On était conduit à penser que la tristesse de l’agent de change venait uniquement de sa maladie ; il se voyait mourir et souffrait d’autant plus qu’il avait plus de bonheur à regretter dans la vie.

Esther, qui causait avec lui en ce moment, ne ressemblait point du tout à sa sœur : c’était une grande et belle femme dans tout l’éclat de la jeunesse. Ses traits étaient plus réguliers que ceux de Sara ; mais leur ensemble avait moins de charme. Sa taille, forte et proportionnée admirablement, laissait à désirer cette grâce féminine qui est le vernis de toute beauté. Sa physionomie était immobile, et il semblait que la pensée manquait sous la courbe harmonieuse de son front.

Esther était comtesse, mais comtesse Lampion. Le titre lui allait ; le nom lui pesait. Ses ennemis seuls l’appelaient madame Lampion, et ceux qui voulaient se faire bien venir d’elle laissaient de côté le nom malencontreux de feu le général pair de France. On disait : la comtesse Esther.

À l’autre coin de la cheminée, la jeune fille de Mosès Geld brodait.

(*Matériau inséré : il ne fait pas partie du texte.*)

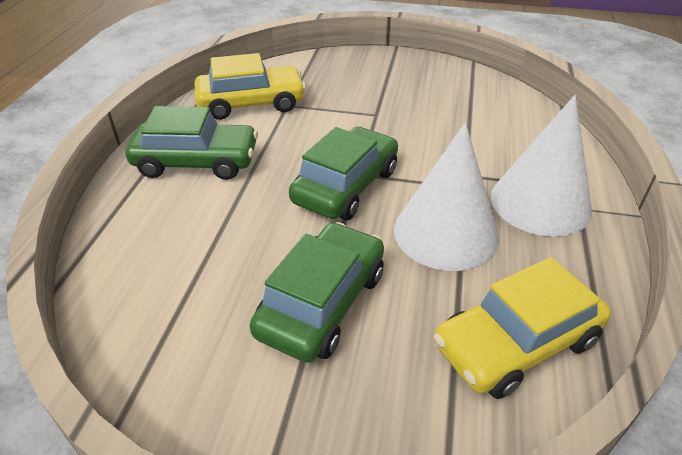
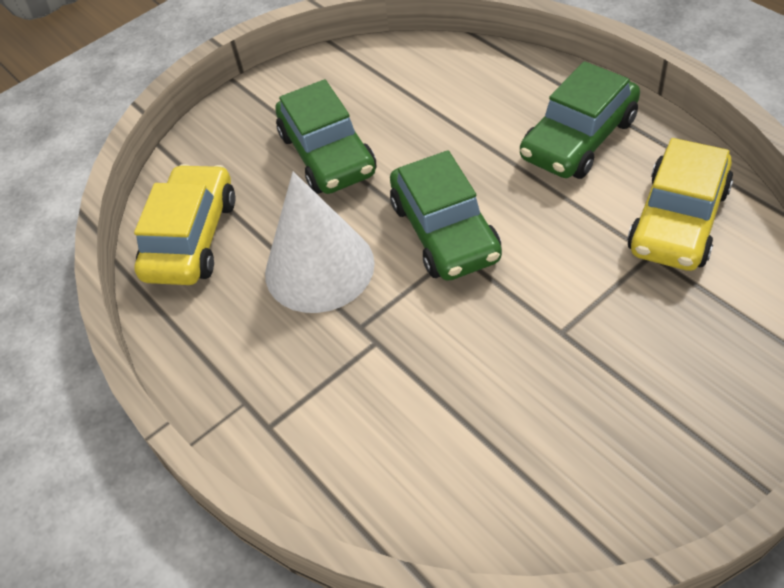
camera: 135 degrees right, 10 degrees up
(540, 202) = (281, 372): white cone -> none

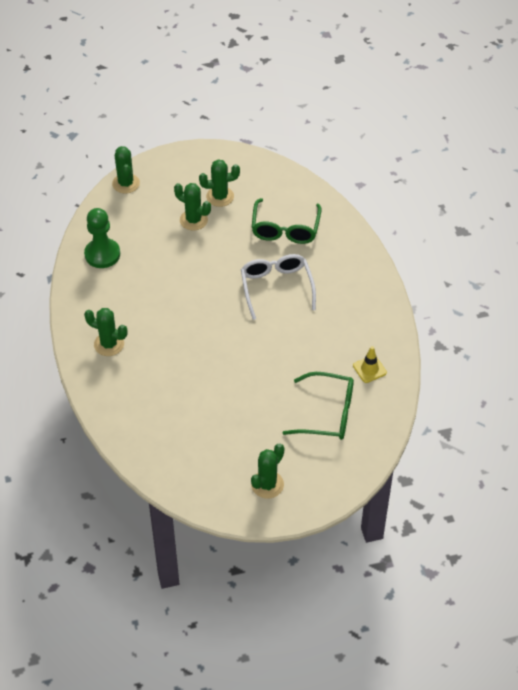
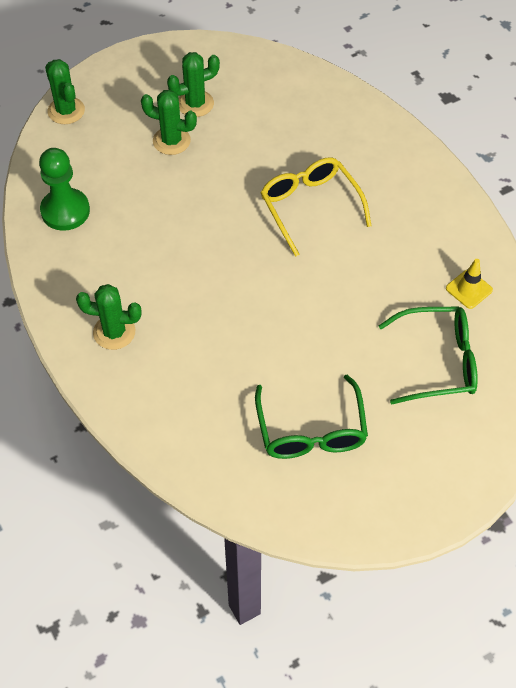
camera: 15 degrees left, 5 degrees up
(267, 484) = (395, 480): green cactus -> none
(276, 287) = (310, 207): white glasses -> yellow glasses
(285, 229) = (294, 129): green glasses -> green glasses (311, 431)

Lia n’avait que dix-huit ans. Sa taille, déjà formée, était plus parfaite que celle d’Esther et plus gracieuse que celle de Sara. Le type juif s’effaçait doucement sur son visage délicat et pensif. Son front développait la belle pureté de ses lignes sous la soie abondante d’une chevelure noire, à reflets châtains. Il y avait autour de sa bouche un sourire sérieux et rêveur.

Ses petits doigts de fée maniaient son aiguille avec une lenteur distraite. Quand elle relevait ses longs cils recourbés qui faisaient à sa paupière comme une large bordure de velours, l’œil se fixait ébloui sur sa prunelle d’un bleu sombre, si limpide et si pure, qu’on croyait voir au travers le fond de son âme de vierge.

Lia n’avait point le teint bruni des races orientales ; ses cheveux bouclés retombaient en grappes flexibles jusque sur ses épaules, et encadraient sa joue blanche que colorait un fugitif incarnat.